* [Data to use]:
####################

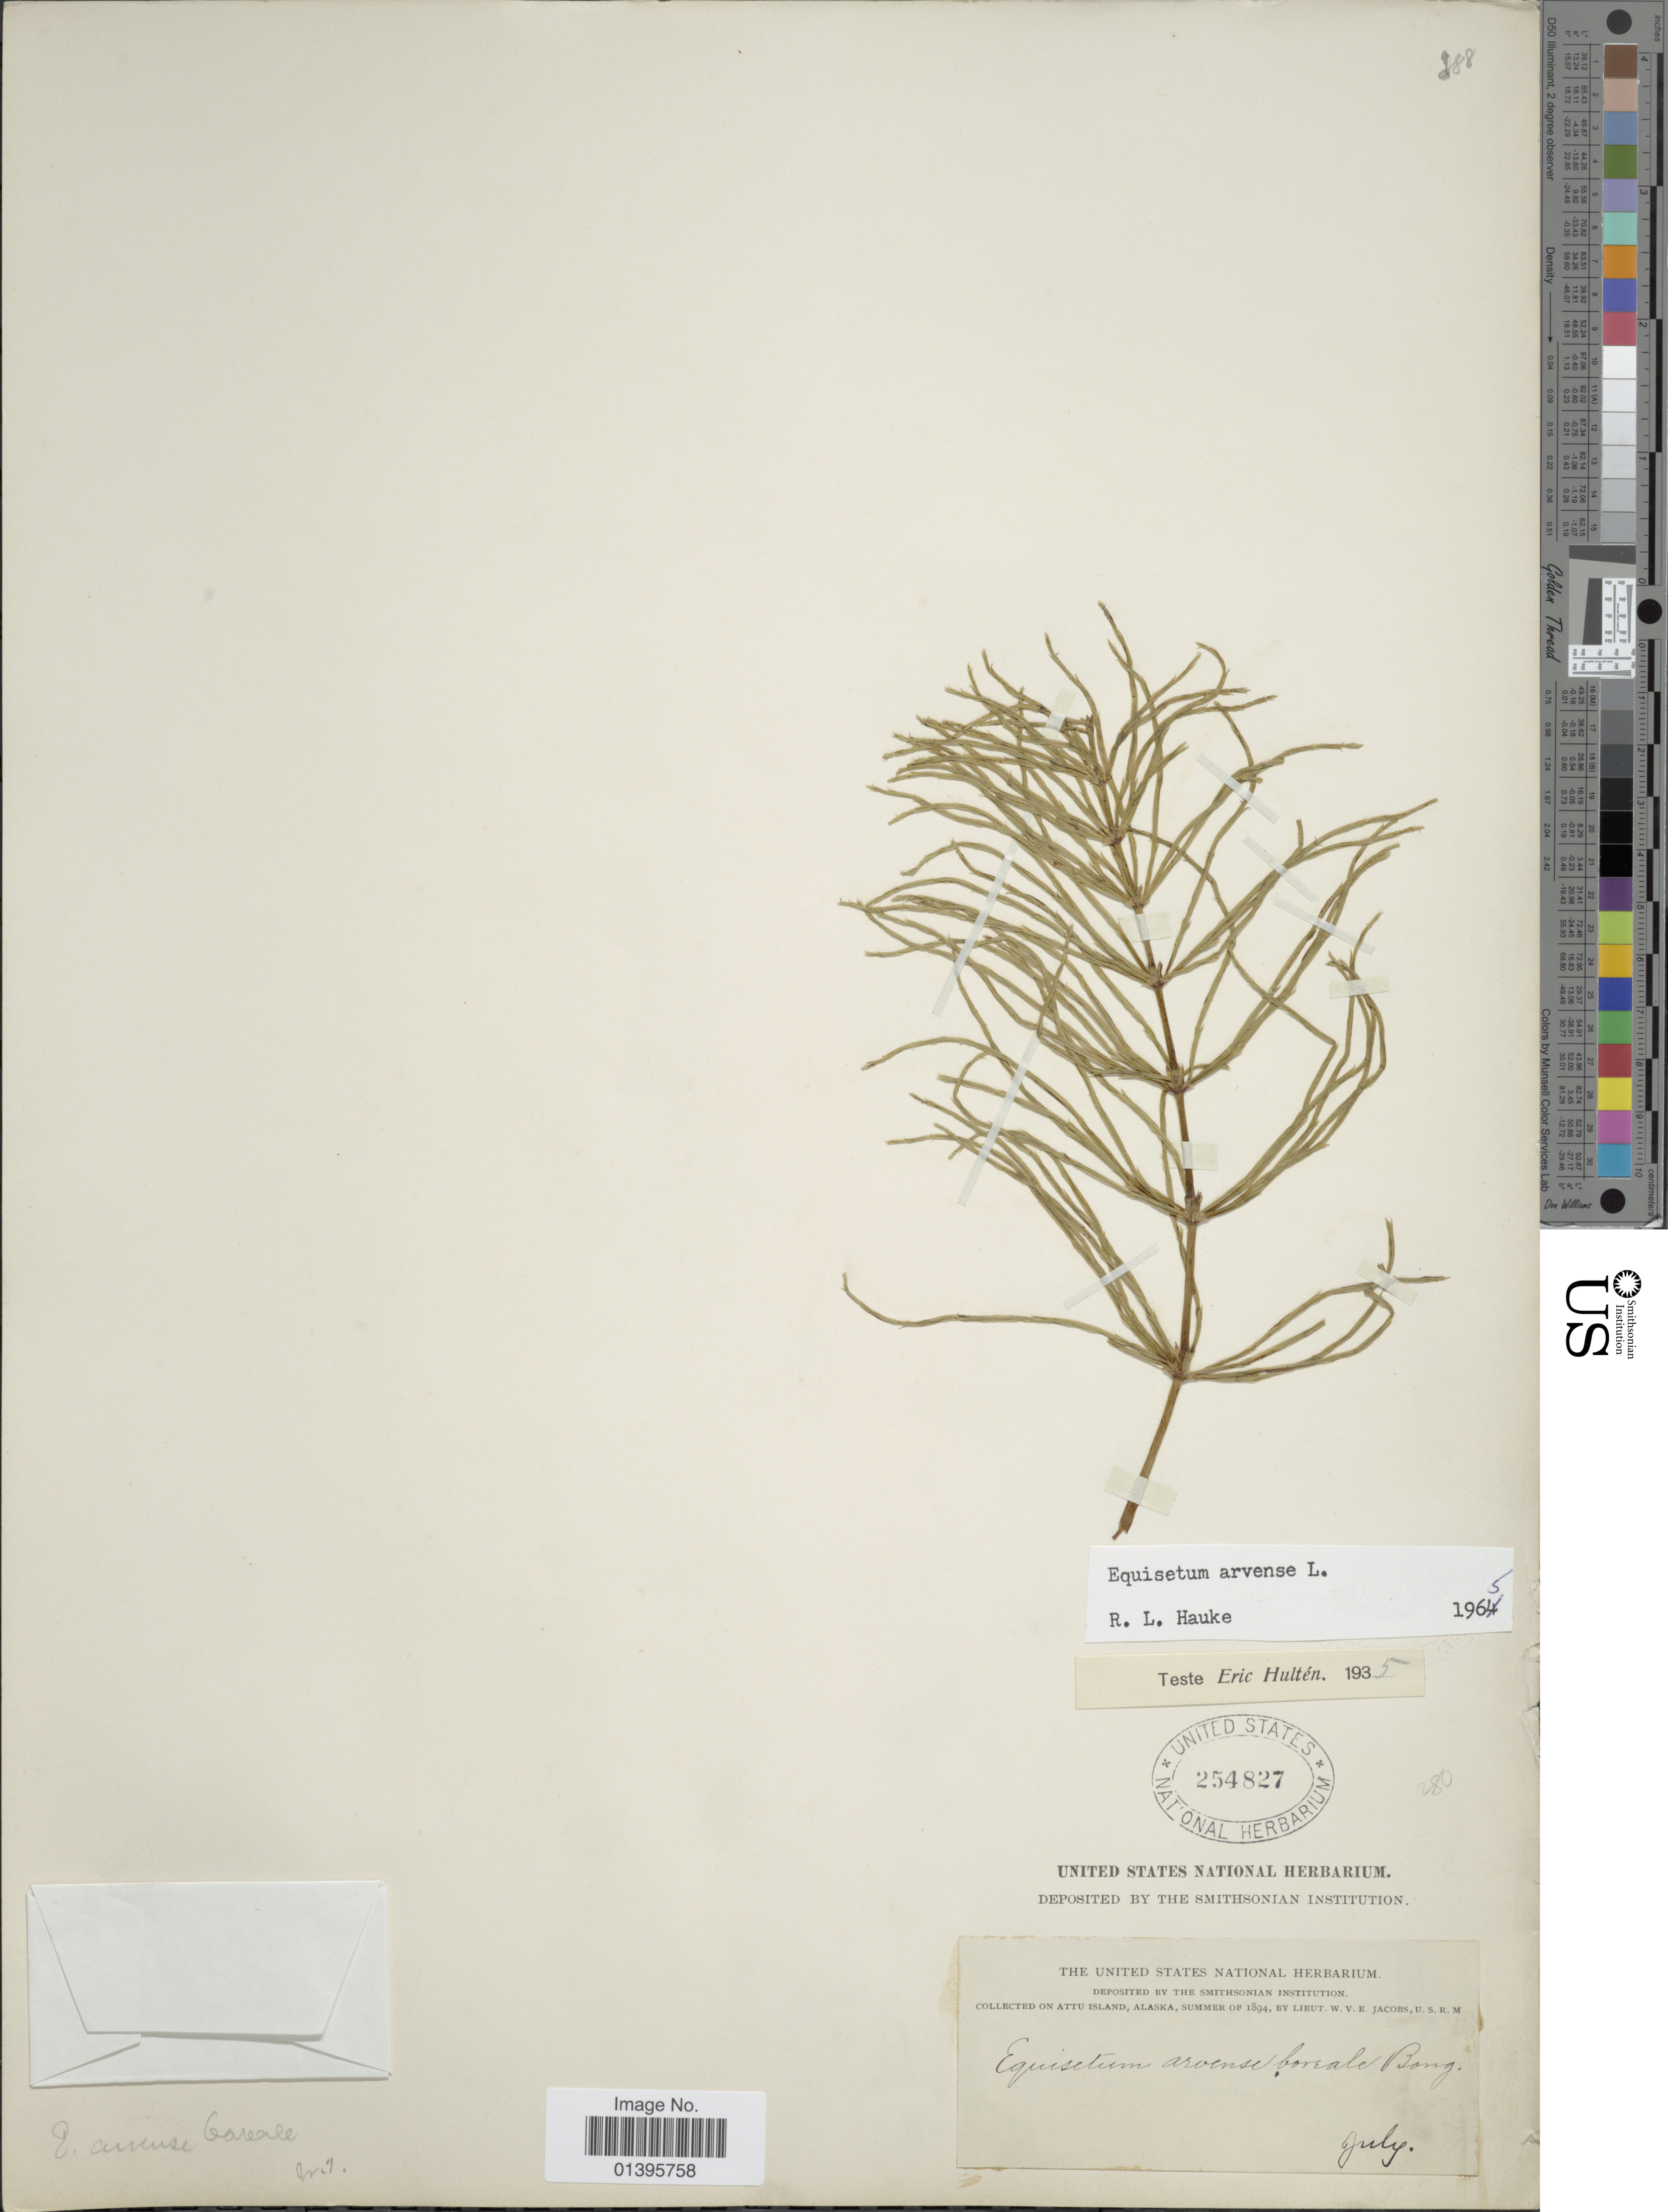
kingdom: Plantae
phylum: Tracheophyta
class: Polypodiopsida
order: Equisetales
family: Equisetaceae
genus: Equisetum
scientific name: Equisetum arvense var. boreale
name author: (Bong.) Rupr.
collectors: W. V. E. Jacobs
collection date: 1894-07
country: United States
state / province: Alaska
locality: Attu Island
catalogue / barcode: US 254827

####################

* [Task directions]: Express every line of the records above as a Markdown table with the columns "Row" and "Line," numbering each row and skipping blank lines. Leave the pictures out of the table.

* [Solution to this task]:
| Row | Line |
|---|---|
| 1 | kingdom: Plantae |
| 2 | phylum: Tracheophyta |
| 3 | class: Polypodiopsida |
| 4 | order: Equisetales |
| 5 | family: Equisetaceae |
| 6 | genus: Equisetum |
| 7 | scientific name: Equisetum arvense var. boreale |
| 8 | name author: (Bong.) Rupr. |
| 9 | collectors: W. V. E. Jacobs |
| 10 | collection date: 1894-07 |
| 11 | country: United States |
| 12 | state / province: Alaska |
| 13 | locality: Attu Island |
| 14 | catalogue / barcode: US 254827 |